Available data below:

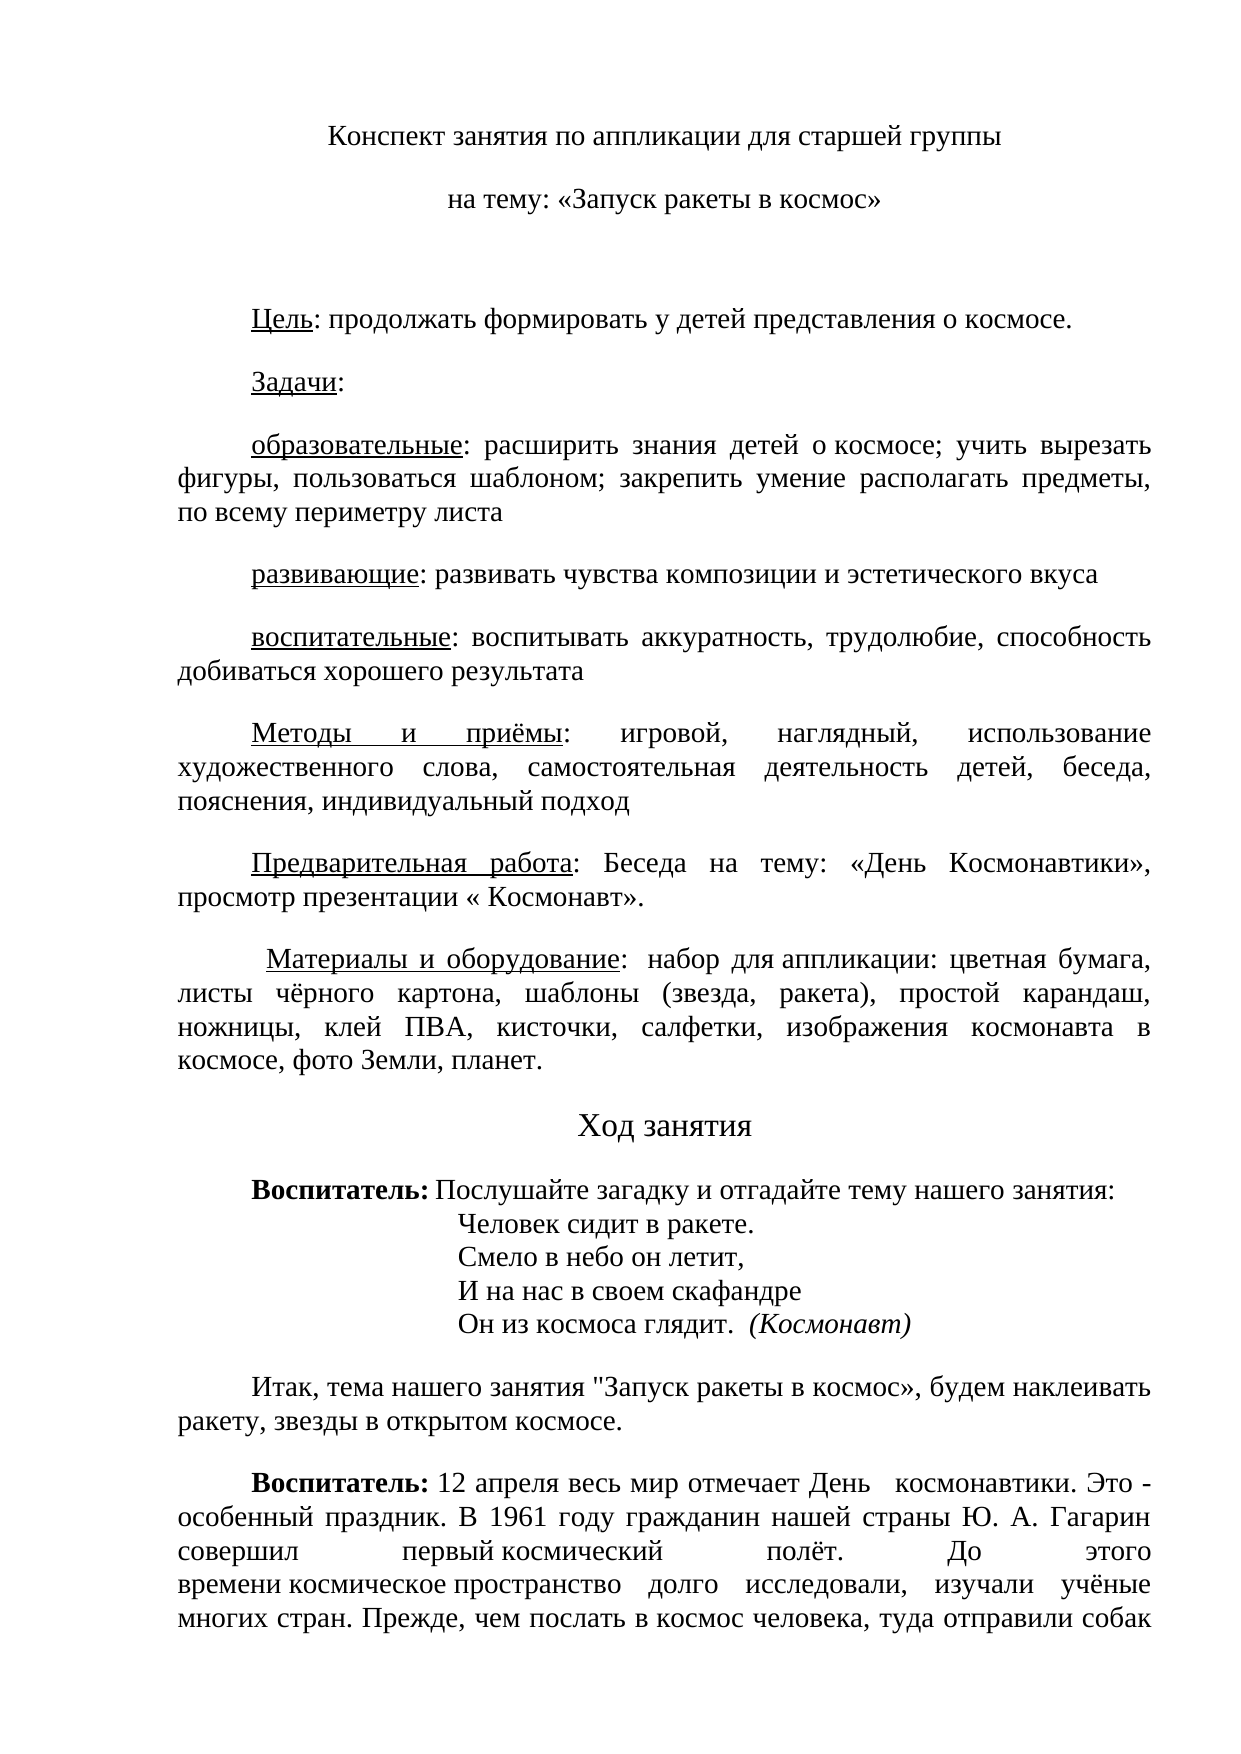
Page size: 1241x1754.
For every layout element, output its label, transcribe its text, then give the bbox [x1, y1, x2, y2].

text Задачи: [177, 364, 1152, 398]
text И на нас в своем скафандре [384, 1273, 1152, 1307]
text Конспект занятия по аппликации для старшей группы [177, 118, 1152, 152]
text образовательные: расширить знания детей о космосе; учить вырезать фигуры, пользоваться шаблоном; закрепить умение располагать предметы, по всему периметру листа [177, 427, 1152, 527]
text Человек сидит в ракете. [384, 1206, 1152, 1239]
text Материалы и оборудование: набор для аппликации: цветная бумага, листы чёрного картона, шаблоны (звезда, ракета), простой карандаш, ножницы, клей ПВА, кисточки, салфетки, изображения космонавта в космосе, фото Земли, планет. [177, 942, 1152, 1076]
text Методы и приёмы: игровой, наглядный, использование художественного слова, самостоятельная деятельность детей, беседа, пояснения, индивидуальный подход [177, 716, 1152, 816]
text Он из космоса глядит. (Космонавт) [384, 1307, 1152, 1340]
text на тему: «Запуск ракеты в космос» [177, 181, 1152, 214]
text Предварительная работа: Беседа на тему: «День Космонавтики», просмотр презентации « Космонавт». [177, 845, 1152, 912]
text Цель: продолжать формировать у детей представления о космосе. [177, 301, 1152, 335]
text воспитательные: воспитывать аккуратность, трудолюбие, способность добиваться хорошего результата [177, 619, 1152, 686]
text Смело в небо он летит, [384, 1239, 1152, 1273]
text Ход занятия [177, 1105, 1152, 1143]
text Воспитатель: Послушайте загадку и отгадайте тему нашего занятия: [177, 1172, 1152, 1206]
text развивающие: развивать чувства композиции и эстетического вкуса [177, 557, 1152, 590]
text Итак, тема нашего занятия "Запуск ракеты в космос», будем наклеивать ракету, звезды в открытом космосе. [177, 1369, 1152, 1436]
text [177, 1466, 1152, 1633]
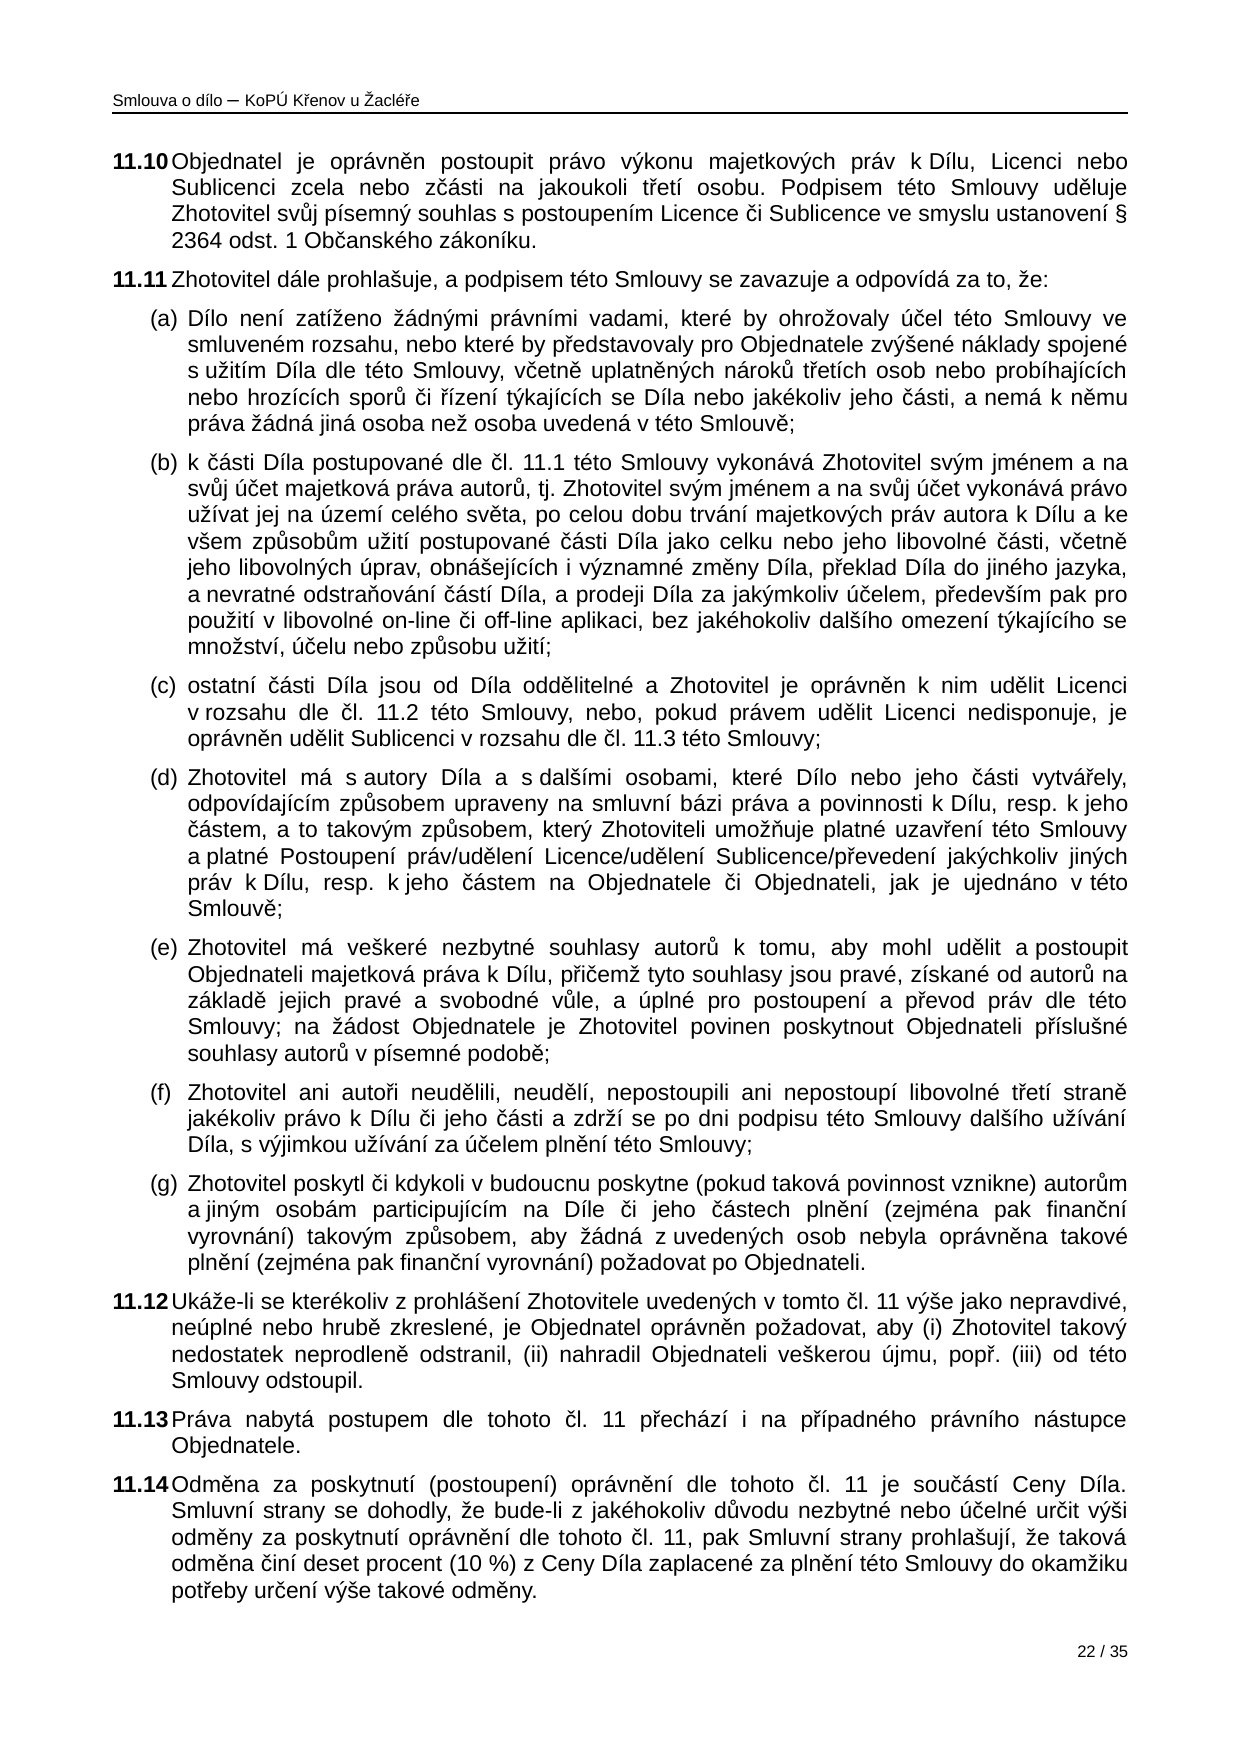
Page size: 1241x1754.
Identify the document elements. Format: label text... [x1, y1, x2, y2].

End of Available data.

Instruction =
Aside from the pictures, copy all of the entries exactly.

Response below =
Page size: 1241x1754.
For every layout element, output its label, transcribe its text, then give the bbox [x1, y1, x2, y2].

text Задачи: [177, 364, 1152, 398]
text И на нас в своем скафандре [384, 1273, 1152, 1307]
text Конспект занятия по аппликации для старшей группы [177, 118, 1152, 152]
text образовательные: расширить знания детей о космосе; учить вырезать фигуры, пользоваться шаблоном; закрепить умение располагать предметы, по всему периметру листа [177, 427, 1152, 527]
text Человек сидит в ракете. [384, 1206, 1152, 1239]
text Материалы и оборудование: набор для аппликации: цветная бумага, листы чёрного картона, шаблоны (звезда, ракета), простой карандаш, ножницы, клей ПВА, кисточки, салфетки, изображения космонавта в космосе, фото Земли, планет. [177, 942, 1152, 1076]
text Методы и приёмы: игровой, наглядный, использование художественного слова, самостоятельная деятельность детей, беседа, пояснения, индивидуальный подход [177, 716, 1152, 816]
text Он из космоса глядит. (Космонавт) [384, 1307, 1152, 1340]
text на тему: «Запуск ракеты в космос» [177, 181, 1152, 214]
text Предварительная работа: Беседа на тему: «День Космонавтики», просмотр презентации « Космонавт». [177, 845, 1152, 912]
text Цель: продолжать формировать у детей представления о космосе. [177, 301, 1152, 335]
text воспитательные: воспитывать аккуратность, трудолюбие, способность добиваться хорошего результата [177, 619, 1152, 686]
text Смело в небо он летит, [384, 1239, 1152, 1273]
text Ход занятия [177, 1105, 1152, 1143]
text Воспитатель: Послушайте загадку и отгадайте тему нашего занятия: [177, 1172, 1152, 1206]
text развивающие: развивать чувства композиции и эстетического вкуса [177, 557, 1152, 590]
text Итак, тема нашего занятия "Запуск ракеты в космос», будем наклеивать ракету, звезды в открытом космосе. [177, 1369, 1152, 1436]
text [177, 1466, 1152, 1633]
Page size: 1241x1754.
Identify the document elements. Format: label text... [x1, y1, x2, y2].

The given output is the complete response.